Немного погодя Леонид спросил, не отрывая остановившегося взгляда от окна:
— А как сама Вера… госпожа Кинкель?
— Знаешь, она очень стойкая женщина! Удивительно стойкая — пережить такое и не сломаться. Она зарыдала, когда я ей сообщил, потом попросила отвезти ее к дому… Походила вокруг пепелища — и ни слезинки, поверь! Я наблюдал за ней, почти через день езжу к ним в Монтрё, — удивительно держится эта женщина: спокойна, приветлива, даже улыбается. Правда, по сравнению с тем днем, когда я ее впервые увидел, постарела как-то лицом, возле губ резкие складки. Когда я заговорил о Герберте Кинкеле, попытался выразить сочувствие, она сказала: «Не надо, мсье Анри, его все равно не вернуть, мы ведь добровольно вступили в эту борьбу, а борьба, вы знаете, без жертв не бывает». Вот как она сказала.
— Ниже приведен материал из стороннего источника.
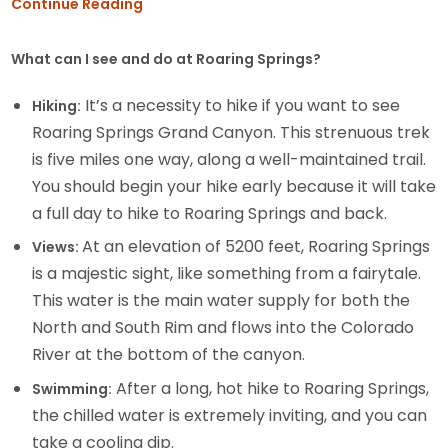
Continue Reading
What can I see and do at Roaring Springs?
It’s a necessity to hike if you want to see
Hiking:
Roaring Springs Grand Canyon. This strenuous trek
is five miles one way, along a well-maintained trail.
You should begin your hike early because it will take
a full day to hike to Roaring Springs and back.
At an elevation of 5200 feet, Roaring Springs
Views:
is a majestic sight, like something from a fairytale.
This water is the main water supply for both the
North and South Rim and flows into the Colorado
River at the bottom of the canyon.
After a long, hot hike to Roaring Springs,
Swimming:
the chilled water is extremely inviting, and you can
take a cooling dip.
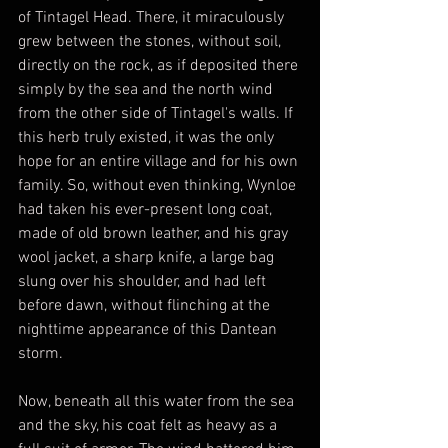
of Tintagel Head. There, it miraculously 
grew between the stones, without soil, 
directly on the rock, as if deposited there 
simply by the sea and the north wind 
from the other side of Tintagel's walls. If 
this herb truly existed, it was the only 
hope for an entire village and for his own 
family. So, without even thinking, Wynloe 
had taken his ever-present long coat, 
made of old brown leather, and his gray 
wool jacket, a sharp knife, a large bag 
slung over his shoulder, and had left 
before dawn, without flinching at the 
nighttime appearance of this Dantean 
storm.
Now, beneath all this water from the sea 
and the sky, his coat felt as heavy as a 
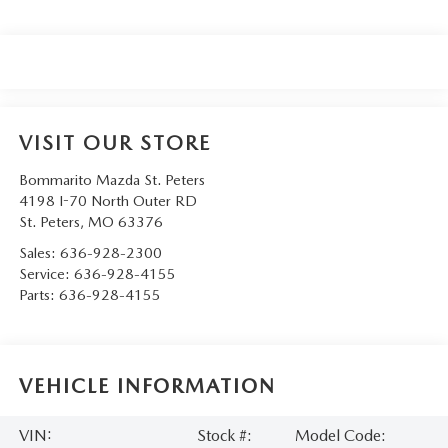
VISIT OUR STORE
Bommarito Mazda St. Peters
4198 I-70 North Outer RD
St. Peters
,
MO
63376
Sales:
636-928-2300
Service:
636-928-4155
Parts:
636-928-4155
VEHICLE INFORMATION
VIN:
Stock #:
Model Code:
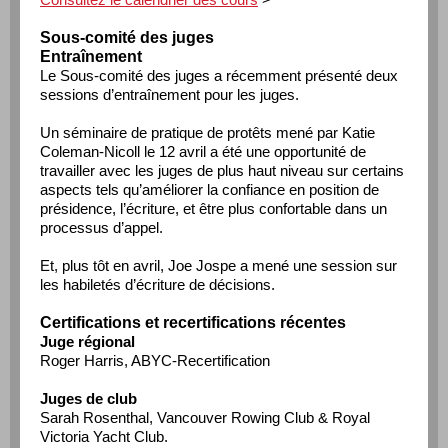
Sous-comité des juges
Entraînement
Le Sous-comité des juges a récemment présenté deux
sessions d’entraînement pour les juges.
Un séminaire de pratique de protêts mené par Katie
Coleman-Nicoll le 12 avril a été une opportunité de
travailler avec les juges de plus haut niveau sur certains
aspects tels qu’améliorer la confiance en position de
présidence, l’écriture, et être plus confortable dans un
processus d’appel.
Et, plus tôt en avril, Joe Jospe a mené une session sur
les habiletés d’écriture de décisions.
Certifications et recertifications récentes
Juge régional
Roger Harris, ABYC-Recertification
Juges de club
Sarah Rosenthal, Vancouver Rowing Club & Royal
Victoria Yacht Club.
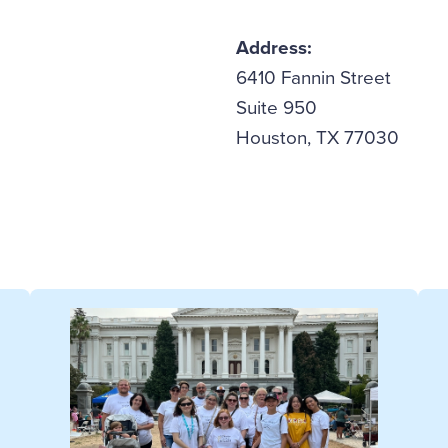
Address:
6410 Fannin Street
Suite 950
Houston, TX 77030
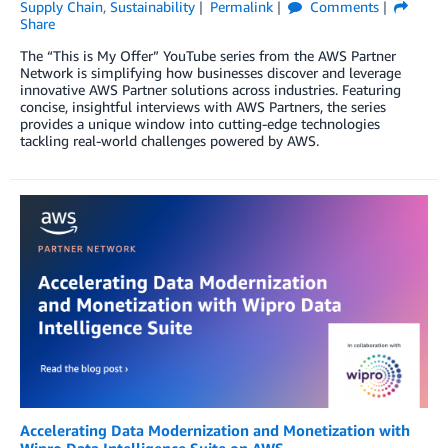
Supply Chain
,
Sustainability
Permalink
Comments
Share
The “This is My Offer” YouTube series from the AWS Partner
Network is simplifying how businesses discover and leverage
innovative AWS Partner solutions across industries. Featuring
concise, insightful interviews with AWS Partners, the series
provides a unique window into cutting-edge technologies
tackling real-world challenges powered by AWS.
Accelerating Data Modernization and Monetization with
Wipro Data Intelligence Suite on AWS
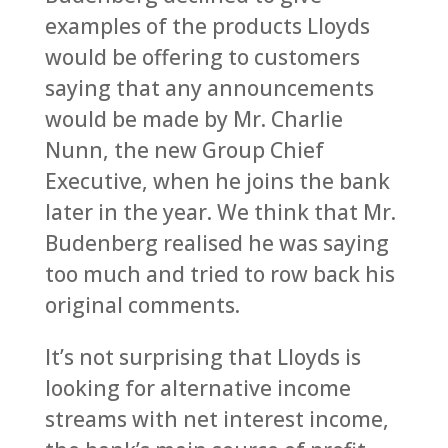
examples of the products Lloyds
would be offering to customers
saying that any announcements
would be made by Mr. Charlie
Nunn, the new Group Chief
Executive, when he joins the bank
later in the year. We think that Mr.
Budenberg realised he was saying
too much and tried to row back his
original comments.
It’s not surprising that Lloyds is
looking for alternative income
streams with net interest income,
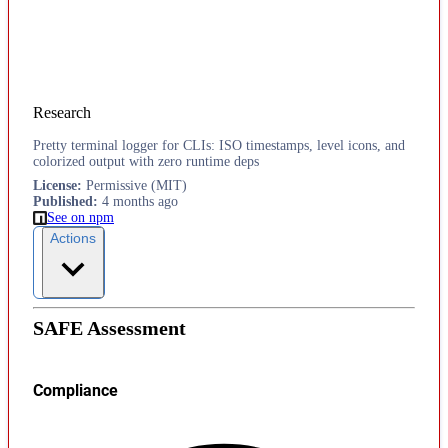
Research
Pretty terminal logger for CLIs: ISO timestamps, level icons, and
colorized output with zero runtime deps
License
:
Permissive (MIT)
Published
:
4 months ago
See on npm
Actions
SAFE Assessment
Compliance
— Спасибо тебе, Анри. — Леонид перевел взгляд на товарища и положил горячую ладонь на его руку. — Навещай их, пожалуйста, пока я тут валяюсь.
— Что ты говоришь, Жан! Они мне как родные! Знаешь, у меня такое чувство, как будто это случилось в моей семье. Я все для них сделаю, можешь не беспокоиться. Помнишь наш разговор о детях Европы — заложниках фашизма? Мы в долгу перед ними… Кстати, мадам Кинкель сказала, что очень хочет познакомить тебя с Эрикой, а про тебя столько лестных слов мне наговорила!..
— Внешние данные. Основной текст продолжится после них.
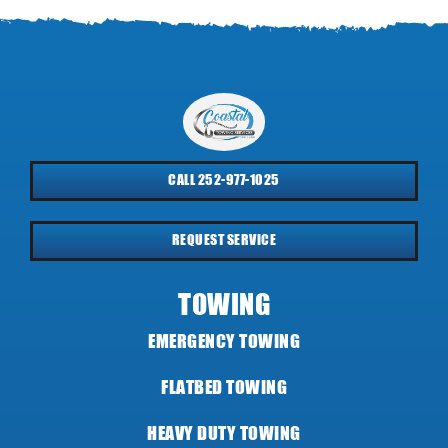
CALL 252-977-1025
REQUEST SERVICE
TOWING
EMERGENCY TOWING
FLATBED TOWING
HEAVY DUTY TOWING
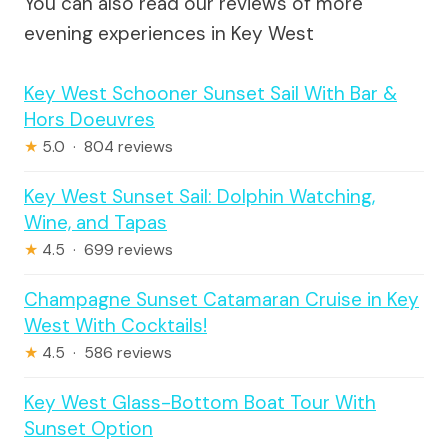
You can also read our reviews of more
evening experiences in Key West
Key West Schooner Sunset Sail With Bar &
Hors Doeuvres
★
5.0 · 804 reviews
Key West Sunset Sail: Dolphin Watching,
Wine, and Tapas
★
4.5 · 699 reviews
Champagne Sunset Catamaran Cruise in Key
West With Cocktails!
★
4.5 · 586 reviews
Key West Glass-Bottom Boat Tour With
Sunset Option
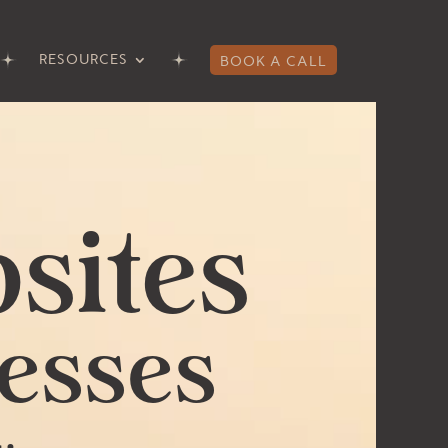
RESOURCES
BOOK A CALL
sites
esses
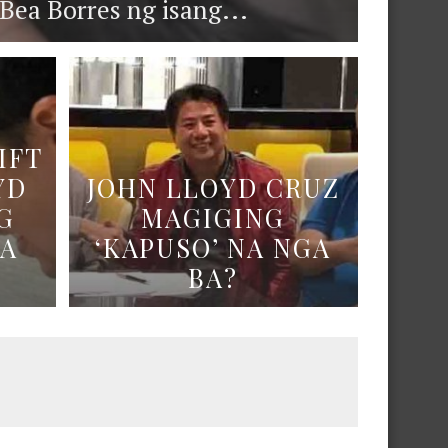
ea Borres ng isang...
IFT
YD
JOHN LLOYD CRUZ
G
MAGIGING
NA
‘KAPUSO’ NA NGA
BA?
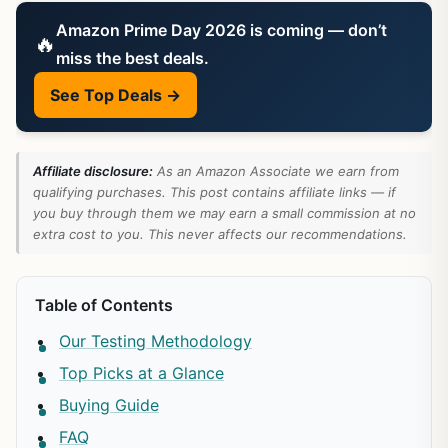
Amazon Prime Day 2026 is coming — don’t
🔥
miss the best deals.
See Top Deals →
Affiliate disclosure:
As an Amazon Associate we earn from
qualifying purchases. This post contains affiliate links — if
you buy through them we may earn a small commission at no
extra cost to you. This never affects our recommendations.
Table of Contents
Our Testing Methodology
Top Picks at a Glance
Buying Guide
FAQ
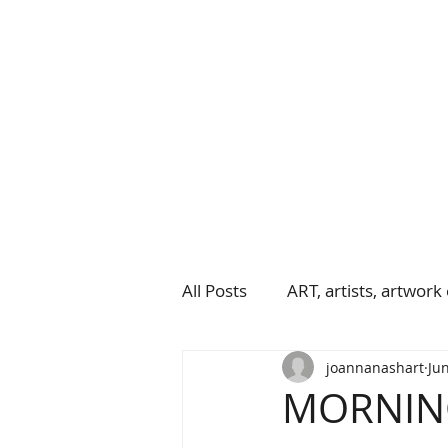
All Posts
ART, artists, artwork 
joannanashart
Jun
MORNING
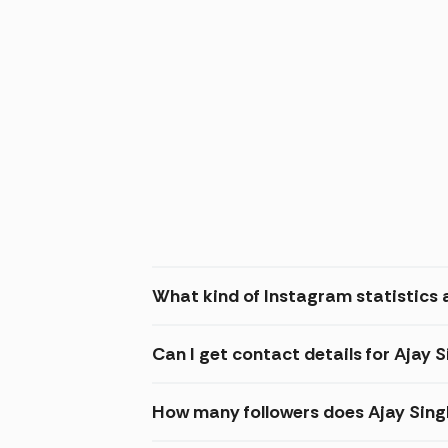
What kind of Instagram statistics a
Can I get contact details for Ajay 
How many followers does Ajay Sin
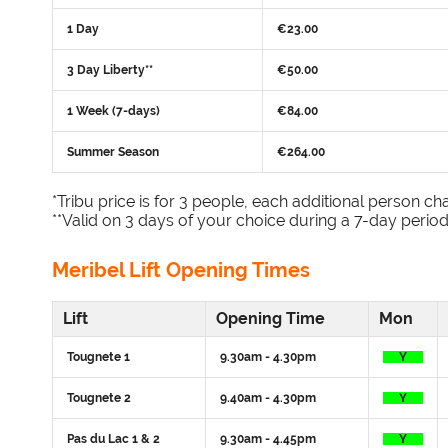
1 Day
€23.00
3 Day Liberty**
€50.00
1 Week (7-days)
€84.00
Summer Season
€264.00
*Tribu price is for 3 people, each additional person cha
**Valid on 3 days of your choice during a 7-day period
Meribel Lift Opening Times
Lift
Opening Time
Mon
Tougnete 1
9.30am - 4.30pm
Y
Tougnete 2
9.40am - 4.30pm
Y
Pas du Lac 1 & 2
9.30am - 4.45pm
Y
— Мне бы хотелось остаться здесь, чтоб быть возле них, но… это невыполнимая мечта, ты сам понимаешь. Передай госпоже Кинкель большой привет. Скажи: как только я выйду отсюда, в первую очередь приеду к ним. А теперь, Анри, расскажи немного о наших делах, если это, конечно, возможно. — И Рокотов выразительно повел глазами вокруг, по стенам и потолку.
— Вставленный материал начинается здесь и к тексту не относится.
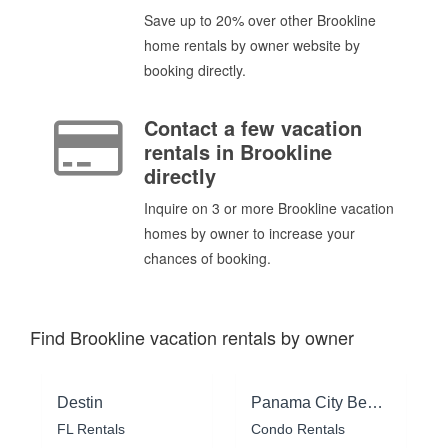
Save up to 20% over other Brookline
home rentals by owner website by
booking directly.
Contact a few vacation
rentals in Brookline
directly
Inquire on 3 or more Brookline vacation
homes by owner to increase your
chances of booking.
Find Brookline vacation rentals by owner
Destin
Panama City Beach
FL Rentals
Condo Rentals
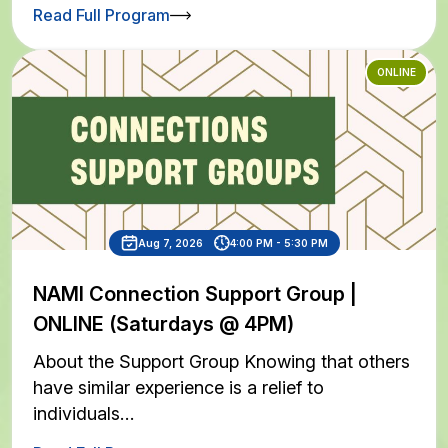
Read Full Program
ONLINE
Aug 7, 2026
4:00 PM - 5:30 PM
NAMI Connection Support Group |
ONLINE (Saturdays @ 4PM)
About the Support Group Knowing that others
have similar experience is a relief to
individuals…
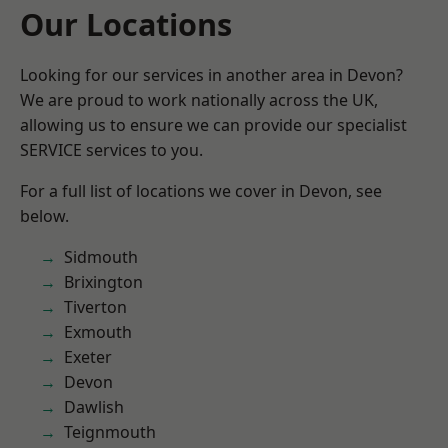
Our Locations
Looking for our services in another area in Devon?
We are proud to work nationally across the UK,
allowing us to ensure we can provide our specialist
SERVICE services to you.
For a full list of locations we cover in Devon, see
below.
Sidmouth
Brixington
Tiverton
Exmouth
Exeter
Devon
Dawlish
Teignmouth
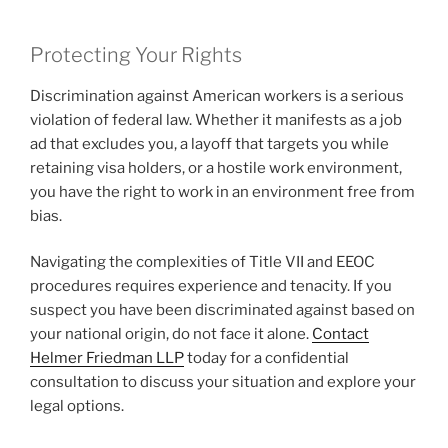
Protecting Your Rights
Discrimination against American workers is a serious
violation of federal law. Whether it manifests as a job
ad that excludes you, a layoff that targets you while
retaining visa holders, or a hostile work environment,
you have the right to work in an environment free from
bias.
Navigating the complexities of Title VII and EEOC
procedures requires experience and tenacity. If you
suspect you have been discriminated against based on
your national origin, do not face it alone.
Contact
Helmer Friedman LLP
today for a confidential
consultation to discuss your situation and explore your
legal options.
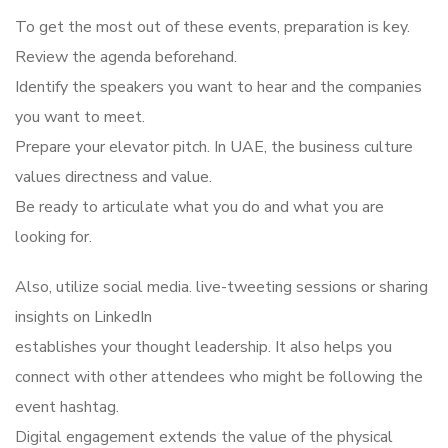
To get the most out of these events, preparation is key.
Review the agenda beforehand.
Identify the speakers you want to hear and the companies
you want to meet.
Prepare your elevator pitch. In UAE, the business culture
values directness and value.
Be ready to articulate what you do and what you are
looking for.
Also, utilize social media. live-tweeting sessions or sharing
insights on LinkedIn
establishes your thought leadership. It also helps you
connect with other attendees who might be following the
event hashtag.
Digital engagement extends the value of the physical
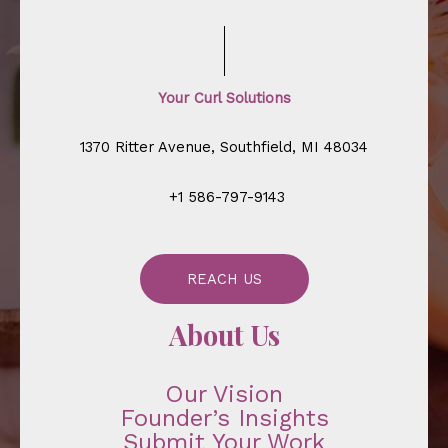
Your Curl Solutions
1370 Ritter Avenue, Southfield, MI 48034
+1 586-797-9143
REACH US
About Us
Our Vision
Founder’s Insights
Submit Your Work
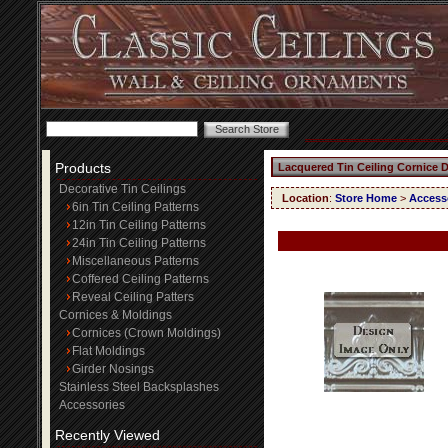
Products
Lacquered Tin Ceiling Cornice 
Decorative Tin Ceilings
Location
:
Store Home
>
Access
6in Tin Ceiling Patterns
12in Tin Ceiling Patterns
24in Tin Ceiling Patterns
Miscellaneous Patterns
Coffered Ceiling Patterns
Reveal Ceiling Patters
Cornices & Moldings
Cornices (Crown Moldings)
Flat Moldings
Girder Nosings
Stainless Steel Backsplashes
Accessories
Recently Viewed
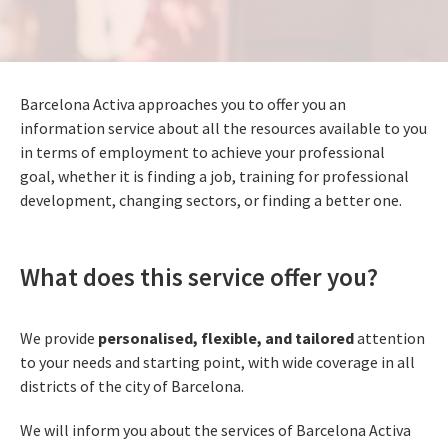
Barcelona Activa approaches you to offer you an
information service about all the resources available to you
in terms of employment to achieve your professional
goal, whether it is finding a job, training for professional
development, changing sectors, or finding a better one.
What does this service offer you?
We provide
personalised, flexible, and tailored
attention
to your needs and starting point, with wide coverage in all
districts of the city of Barcelona.
We will inform you about the services of Barcelona Activa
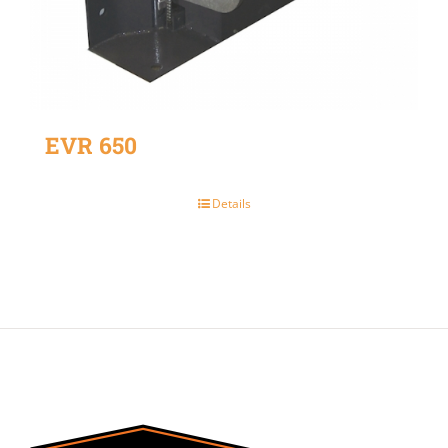
EVR 650
Details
— А-а, ты про это? Не беспокойся. Мои ребята перед тем, как тебя положить, все здесь облазили и обнюхали. Никаких микрофонов нет. Мы можем разговаривать о чем угодно. Ты ведь в забытьи мог все наши тайны разболтать. — Бурже хохотнул, зажал рот ладонью и оглянулся на дверь. — Я проинформирую тебя о главном, что произошло во время ликвидации резидентуры и позднее, кое-что тебе будет полезно знать. Об остальном — в следующий раз, а то ты, по-моему, уже утомлен. Сперва — самое важное: от господина ИКС опять поступает ценная информация, надо поскорей пересылать. Меня связали с Папашей, часть информации отправлена, но кто-то должен возглавить все это дело — заменить Герберта Кинкеля. Может быть, ты что-то предложишь, подумай.